Current Forestry Reports ( IF 9.0 ) Pub Date : 2024-02-08 , DOI: 10.1007/s40725-024-00212-w Emmerson Chivhenge , David G. Ray , Aaron R. Weiskittel , Christopher W. Woodall , Anthony W. D’Amato
Purpose of Review
The objective quantification of stand density (SD) is necessary for predicting forest dynamics over space and time. Despite the development of various synthetic representations of SD, consensus remains elusive regarding a primary integrated measure due to contrasting data sources, statistical modeling methods, and distinct regional variations in forest structure and composition. One of the most enduring and robust measures of SD is Reineke’s (1933; J. Ag Res. 46, 627-638) stand density index (SDI), which has long formed the basis for the prediction of stand development concerning self-thinning processes in single-species, even-aged stands and stand density management diagrams (SDMDs). Thus, this review tracks the development of different methodologies and necessary data for properly estimating SDI, including its application in complex forests and adaptive management contexts.
Recent Findings
Limitations of SDI in its earliest form have led to important modifications centered on refinement and expanding its application beyond even-aged, single-species stands to multi-cohort, mixed composition stands.
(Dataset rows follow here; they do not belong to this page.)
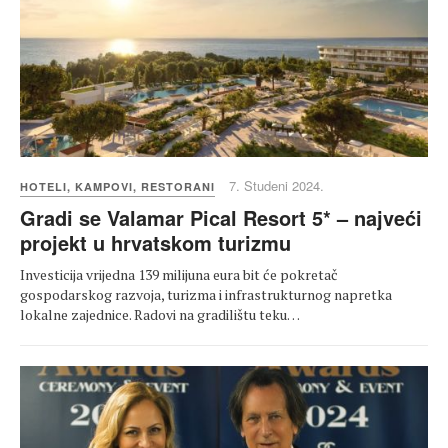
7. Studeni 2024.
HOTELI, KAMPOVI, RESTORANI
Gradi se Valamar Pical Resort 5* – najveći
projekt u hrvatskom turizmu
Investicija vrijedna 139 milijuna eura bit će pokretač
gospodarskog razvoja, turizma i infrastrukturnog napretka
lokalne zajednice. Radovi na gradilištu teku…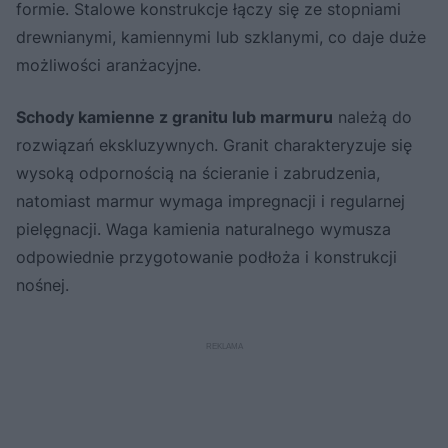
formie. Stalowe konstrukcje łączy się ze stopniami
drewnianymi, kamiennymi lub szklanymi, co daje duże
możliwości aranżacyjne.
Schody kamienne z granitu lub marmuru
należą do
rozwiązań ekskluzywnych. Granit charakteryzuje się
wysoką odpornością na ścieranie i zabrudzenia,
natomiast marmur wymaga impregnacji i regularnej
pielęgnacji. Waga kamienia naturalnego wymusza
odpowiednie przygotowanie podłoża i konstrukcji
nośnej.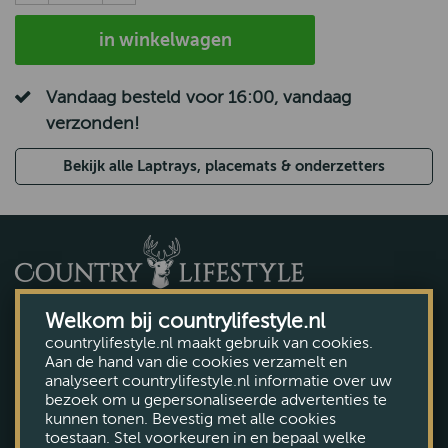
in winkelwagen
Vandaag besteld voor 16:00, vandaag
verzonden!
Bekijk alle Laptrays, placemats & onderzetters
Welkom bij countrylifestyle.nl
countrylifestyle.nl maakt gebruik van cookies.
Aan de hand van die cookies verzamelt en
analyseert countrylifestyle.nl informatie over uw
Voorthuizerstraat 131, Putten
bezoek om u gepersonaliseerde advertenties te
Tel. (0341) 492 145
kunnen tonen. Bevestig met alle cookies
toestaan. Stel voorkeuren in en bepaal welke
Plan uw route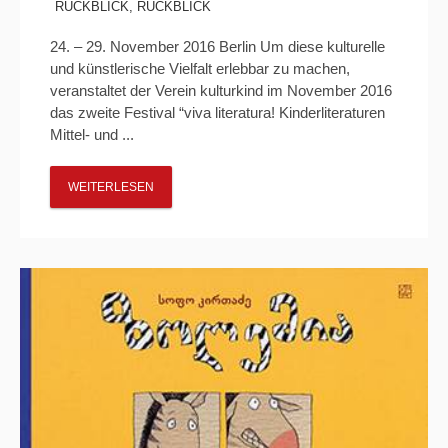
RÜCKBLICK
,
RÜCKBLICK
24. – 29. November 2016 Berlin Um diese kulturelle
und künstlerische Vielfalt erlebbar zu machen,
veranstaltet der Verein kulturkind im November 2016
das zweite Festival “viva literatura! Kinderliteraturen
Mittel- und ...
WEITERLESEN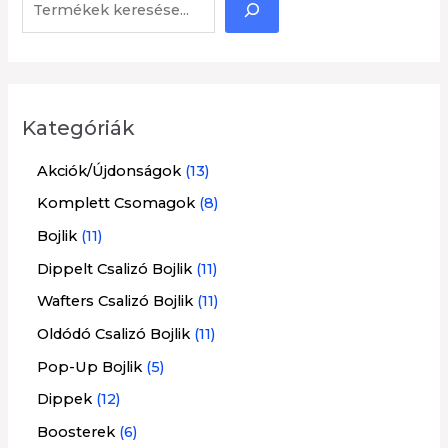
K
e
r
e
s
Kategóriák
é
1
Akciók/Újdonságok
13
s
3
8
Komplett Csomagok
8
t
t
1
Bojlik
11
e
e
1
1
Dippelt Csalizó Bojlik
11
r
r
t
1
1
Wafters Csalizó Bojlik
11
m
m
e
t
1
1
Oldódó Csalizó Bojlik
11
é
é
r
e
t
1
5
Pop-Up Bojlik
5
k
k
m
r
e
t
t
1
Dippek
12
é
m
r
e
e
2
6
Boosterek
6
k
é
m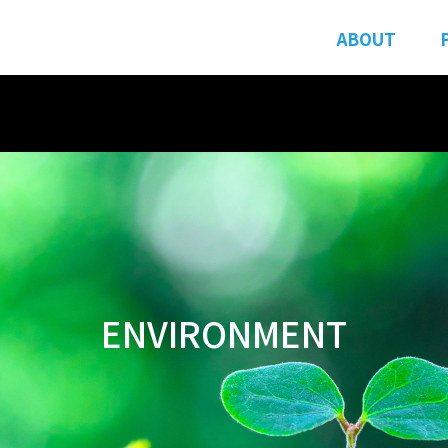
ABOUT
ENVIRONMENT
Statistical advances for better determination of the maximum size-density boundary line have also been applied to SDI estimates using the ever-expanding availability of remeasured field data including large-scale, national forest inventories. Other innovations include the integration of regional climate information and species functional traits, e.g., wood specific gravity, drought, and shade tolerance.
Summary
In this synthesis, we describe the attributes of SDI that have promulgated its use as a leading measure of SD for nearly 90 years. Recent applications of robust statistical techniques such as hierarchical Bayesian methods and linear quantile mixed modeling have emerged as the best performing methods for establishing the maximum size-density boundary, especially those incorporating ancillary variables like climate.
中文翻译:
评估用于复杂和适应性森林管理的林分密度指数的开发和应用
审查目的
林分密度(SD)的客观量化对于预测森林随空间和时间的动态变化是必要的。尽管发展了可持续发展的各种综合表征,但由于数据源、统计建模方法的对比以及森林结构和组成的不同区域差异,关于主要综合措施的共识仍然难以达成。最持久和最有力的 SD 测量方法之一是 Reineke (1933; J. Ag Res. 46, 627-638) 林分密度指数 (SDI),该指数长期以来已成为预测有关自我疏伐过程的林分发展的基础在单一物种、同龄林分和林分密度管理图 (SDMD) 中。因此,本综述跟踪了正确估计 SDI 的不同方法和必要数据的发展,包括其在复杂森林和适应性管理环境中的应用。
最近的发现
SDI 最初形式的局限性导致了重要的修改,其重点是细化和扩展其应用范围,从同龄、单物种林分扩展到多群体、混合成分林分。更好地确定最大尺寸-密度边界线的统计进展也已应用于 SDI 估算,利用不断扩大的重新测量实地数据(包括大规模国家森林清查)。其他创新包括整合区域气候信息和物种功能特征,例如木材比重、干旱和耐荫性。
概括
在本综述中,我们描述了 SDI 的属性,近 90 年来,这些属性已将其用作 SD 的主要衡量标准。最近应用的稳健统计技术(例如分层贝叶斯方法和线性分位数混合建模)已成为建立最大尺寸-密度边界的最佳方法,特别是那些包含气候等辅助变量的方法。